The records sit below. Return every line in them that holds the word "Apec".

======== STORED DATA

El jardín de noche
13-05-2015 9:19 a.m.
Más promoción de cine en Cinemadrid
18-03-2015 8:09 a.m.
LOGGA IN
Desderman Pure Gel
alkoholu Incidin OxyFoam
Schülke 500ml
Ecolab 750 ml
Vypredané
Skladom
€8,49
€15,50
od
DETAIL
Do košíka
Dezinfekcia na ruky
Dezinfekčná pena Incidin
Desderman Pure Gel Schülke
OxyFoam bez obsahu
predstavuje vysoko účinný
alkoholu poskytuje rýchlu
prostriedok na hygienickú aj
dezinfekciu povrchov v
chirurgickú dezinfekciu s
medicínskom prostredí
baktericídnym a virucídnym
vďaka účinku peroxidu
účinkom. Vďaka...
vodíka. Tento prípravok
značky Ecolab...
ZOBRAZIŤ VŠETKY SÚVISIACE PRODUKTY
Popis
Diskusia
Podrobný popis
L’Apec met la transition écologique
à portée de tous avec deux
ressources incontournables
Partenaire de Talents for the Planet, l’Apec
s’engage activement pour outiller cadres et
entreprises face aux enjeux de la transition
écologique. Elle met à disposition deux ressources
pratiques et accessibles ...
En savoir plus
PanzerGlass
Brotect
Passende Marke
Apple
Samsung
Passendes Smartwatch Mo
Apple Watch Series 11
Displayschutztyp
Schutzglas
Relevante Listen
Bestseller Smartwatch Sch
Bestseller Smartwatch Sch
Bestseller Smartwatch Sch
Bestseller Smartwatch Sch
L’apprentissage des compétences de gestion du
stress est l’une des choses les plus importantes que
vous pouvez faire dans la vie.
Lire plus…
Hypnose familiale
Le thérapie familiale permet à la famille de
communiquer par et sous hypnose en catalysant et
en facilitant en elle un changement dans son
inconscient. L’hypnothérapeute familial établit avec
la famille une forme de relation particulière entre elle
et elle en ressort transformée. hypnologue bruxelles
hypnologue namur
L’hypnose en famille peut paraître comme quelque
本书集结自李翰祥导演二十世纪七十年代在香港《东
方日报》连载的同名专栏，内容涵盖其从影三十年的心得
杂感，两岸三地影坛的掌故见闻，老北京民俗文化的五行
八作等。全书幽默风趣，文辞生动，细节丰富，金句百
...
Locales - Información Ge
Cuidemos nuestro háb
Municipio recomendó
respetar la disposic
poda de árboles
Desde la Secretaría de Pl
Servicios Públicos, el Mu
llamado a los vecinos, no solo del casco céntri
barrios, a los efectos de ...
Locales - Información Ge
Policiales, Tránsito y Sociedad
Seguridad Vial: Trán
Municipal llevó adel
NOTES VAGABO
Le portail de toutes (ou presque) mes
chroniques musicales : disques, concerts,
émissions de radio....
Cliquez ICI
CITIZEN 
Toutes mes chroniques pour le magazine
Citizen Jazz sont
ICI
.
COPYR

================

■ **FINAL ANSWER**:
L’Apec met la transition écologique
Partenaire de Talents for the Planet, l’Apec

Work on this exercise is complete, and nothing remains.